Task objective
Please write out, word for word, the lines below that run from the one containing "8.40.20 as the model for your reply." through the one containing "I read 8.14", inclusive.

Recorded information
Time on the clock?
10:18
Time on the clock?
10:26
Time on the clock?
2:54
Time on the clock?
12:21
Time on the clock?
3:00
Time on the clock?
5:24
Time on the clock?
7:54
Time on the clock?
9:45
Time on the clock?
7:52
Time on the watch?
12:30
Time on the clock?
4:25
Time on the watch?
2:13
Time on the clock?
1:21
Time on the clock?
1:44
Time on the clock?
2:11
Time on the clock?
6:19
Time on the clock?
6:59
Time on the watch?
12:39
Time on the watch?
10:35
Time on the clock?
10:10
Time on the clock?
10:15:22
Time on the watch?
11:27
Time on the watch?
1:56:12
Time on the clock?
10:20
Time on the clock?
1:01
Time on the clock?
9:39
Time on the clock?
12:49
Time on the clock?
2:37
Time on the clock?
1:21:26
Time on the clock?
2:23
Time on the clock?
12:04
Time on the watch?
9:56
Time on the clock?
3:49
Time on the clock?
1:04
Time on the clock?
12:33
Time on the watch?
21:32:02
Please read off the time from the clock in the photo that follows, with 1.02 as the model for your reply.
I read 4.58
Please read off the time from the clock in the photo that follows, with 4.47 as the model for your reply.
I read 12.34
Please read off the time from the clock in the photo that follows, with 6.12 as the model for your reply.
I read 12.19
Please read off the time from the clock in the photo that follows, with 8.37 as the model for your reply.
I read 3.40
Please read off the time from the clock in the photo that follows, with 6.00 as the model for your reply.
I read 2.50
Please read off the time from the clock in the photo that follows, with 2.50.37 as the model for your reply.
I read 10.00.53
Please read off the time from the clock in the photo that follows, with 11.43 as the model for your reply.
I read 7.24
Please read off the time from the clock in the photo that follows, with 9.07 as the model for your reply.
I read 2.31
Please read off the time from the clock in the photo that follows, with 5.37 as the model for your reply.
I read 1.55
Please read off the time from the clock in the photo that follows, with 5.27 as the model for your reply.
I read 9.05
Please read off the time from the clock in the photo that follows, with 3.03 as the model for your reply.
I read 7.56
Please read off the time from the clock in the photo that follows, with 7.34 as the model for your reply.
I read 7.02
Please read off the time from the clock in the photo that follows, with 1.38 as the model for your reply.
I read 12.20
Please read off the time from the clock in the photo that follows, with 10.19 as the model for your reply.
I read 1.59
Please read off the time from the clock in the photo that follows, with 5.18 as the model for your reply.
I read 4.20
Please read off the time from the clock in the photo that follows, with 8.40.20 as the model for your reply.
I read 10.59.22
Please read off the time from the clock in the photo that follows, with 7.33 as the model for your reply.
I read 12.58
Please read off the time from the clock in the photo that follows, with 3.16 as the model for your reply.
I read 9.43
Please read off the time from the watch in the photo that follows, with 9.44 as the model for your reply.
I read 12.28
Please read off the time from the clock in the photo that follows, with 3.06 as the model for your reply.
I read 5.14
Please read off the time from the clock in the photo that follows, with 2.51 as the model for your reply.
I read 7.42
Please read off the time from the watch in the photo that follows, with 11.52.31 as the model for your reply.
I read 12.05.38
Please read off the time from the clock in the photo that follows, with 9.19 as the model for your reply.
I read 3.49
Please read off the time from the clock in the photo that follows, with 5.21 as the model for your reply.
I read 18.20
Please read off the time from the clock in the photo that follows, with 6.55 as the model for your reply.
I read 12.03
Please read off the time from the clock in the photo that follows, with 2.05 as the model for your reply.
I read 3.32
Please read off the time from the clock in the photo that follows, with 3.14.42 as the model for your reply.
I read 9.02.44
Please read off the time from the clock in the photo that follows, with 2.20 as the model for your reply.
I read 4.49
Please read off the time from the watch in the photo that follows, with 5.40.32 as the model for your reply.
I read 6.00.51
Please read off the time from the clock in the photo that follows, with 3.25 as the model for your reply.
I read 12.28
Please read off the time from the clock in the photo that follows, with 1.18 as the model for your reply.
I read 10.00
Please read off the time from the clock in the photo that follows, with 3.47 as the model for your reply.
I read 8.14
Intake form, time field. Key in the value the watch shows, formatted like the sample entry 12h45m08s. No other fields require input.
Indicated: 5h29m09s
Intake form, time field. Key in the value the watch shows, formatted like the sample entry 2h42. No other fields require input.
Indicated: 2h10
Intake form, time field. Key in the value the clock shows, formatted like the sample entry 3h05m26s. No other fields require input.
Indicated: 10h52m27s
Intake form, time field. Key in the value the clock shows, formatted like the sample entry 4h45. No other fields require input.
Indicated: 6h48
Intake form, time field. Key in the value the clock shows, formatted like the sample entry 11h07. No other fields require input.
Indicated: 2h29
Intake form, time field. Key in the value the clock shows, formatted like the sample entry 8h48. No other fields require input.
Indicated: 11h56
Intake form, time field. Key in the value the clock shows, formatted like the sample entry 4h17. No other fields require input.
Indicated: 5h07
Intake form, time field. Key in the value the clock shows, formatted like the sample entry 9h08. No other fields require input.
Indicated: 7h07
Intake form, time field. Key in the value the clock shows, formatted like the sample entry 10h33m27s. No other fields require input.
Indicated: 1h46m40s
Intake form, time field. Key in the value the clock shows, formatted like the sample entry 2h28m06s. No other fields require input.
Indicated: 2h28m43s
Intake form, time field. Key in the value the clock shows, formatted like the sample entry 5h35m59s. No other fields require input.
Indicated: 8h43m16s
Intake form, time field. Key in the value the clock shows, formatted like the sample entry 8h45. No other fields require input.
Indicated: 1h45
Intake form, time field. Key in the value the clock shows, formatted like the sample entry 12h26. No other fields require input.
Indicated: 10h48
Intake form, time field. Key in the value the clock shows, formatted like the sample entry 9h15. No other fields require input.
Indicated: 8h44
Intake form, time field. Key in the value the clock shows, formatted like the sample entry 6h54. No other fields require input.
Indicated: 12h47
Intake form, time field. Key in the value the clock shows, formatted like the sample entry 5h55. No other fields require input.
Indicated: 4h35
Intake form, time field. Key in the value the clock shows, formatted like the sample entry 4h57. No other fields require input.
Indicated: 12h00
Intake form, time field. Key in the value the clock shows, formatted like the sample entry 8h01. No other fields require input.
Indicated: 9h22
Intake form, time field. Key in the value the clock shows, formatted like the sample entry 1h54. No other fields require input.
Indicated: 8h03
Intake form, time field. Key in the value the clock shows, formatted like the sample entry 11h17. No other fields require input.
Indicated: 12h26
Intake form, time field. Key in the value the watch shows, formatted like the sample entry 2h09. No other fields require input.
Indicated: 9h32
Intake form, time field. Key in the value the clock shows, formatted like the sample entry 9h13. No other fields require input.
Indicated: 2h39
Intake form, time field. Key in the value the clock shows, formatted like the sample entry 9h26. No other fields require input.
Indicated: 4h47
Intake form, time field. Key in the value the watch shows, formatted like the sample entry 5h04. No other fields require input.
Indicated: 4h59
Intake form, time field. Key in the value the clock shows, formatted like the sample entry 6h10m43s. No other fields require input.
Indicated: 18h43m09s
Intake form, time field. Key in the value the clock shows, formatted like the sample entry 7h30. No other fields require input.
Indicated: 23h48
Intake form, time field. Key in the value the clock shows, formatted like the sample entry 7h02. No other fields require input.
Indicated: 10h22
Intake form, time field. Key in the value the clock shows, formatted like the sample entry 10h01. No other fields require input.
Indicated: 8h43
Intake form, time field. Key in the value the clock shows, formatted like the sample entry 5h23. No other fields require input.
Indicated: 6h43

Written reply
Please read off the time from the clock in the photo that follows, with 8.40.20 as the model for your reply.
I read 10.59.22
Please read off the time from the clock in the photo that follows, with 7.33 as the model for your reply.
I read 12.58
Please read off the time from the clock in the photo that follows, with 3.16 as the model for your reply.
I read 9.43
Please read off the time from the watch in the photo that follows, with 9.44 as the model for your reply.
I read 12.28
Please read off the time from the clock in the photo that follows, with 3.06 as the model for your reply.
I read 5.14
Please read off the time from the clock in the photo that follows, with 2.51 as the model for your reply.
I read 7.42
Please read off the time from the watch in the photo that follows, with 11.52.31 as the model for your reply.
I read 12.05.38
Please read off the time from the clock in the photo that follows, with 9.19 as the model for your reply.
I read 3.49
Please read off the time from the clock in the photo that follows, with 5.21 as the model for your reply.
I read 18.20
Please read off the time from the clock in the photo that follows, with 6.55 as the model for your reply.
I read 12.03
Please read off the time from the clock in the photo that follows, with 2.05 as the model for your reply.
I read 3.32
Please read off the time from the clock in the photo that follows, with 3.14.42 as the model for your reply.
I read 9.02.44
Please read off the time from the clock in the photo that follows, with 2.20 as the model for your reply.
I read 4.49
Please read off the time from the watch in the photo that follows, with 5.40.32 as the model for your reply.
I read 6.00.51
Please read off the time from the clock in the photo that follows, with 3.25 as the model for your reply.
I read 12.28
Please read off the time from the clock in the photo that follows, with 1.18 as the model for your reply.
I read 10.00
Please read off the time from the clock in the photo that follows, with 3.47 as the model for your reply.
I read 8.14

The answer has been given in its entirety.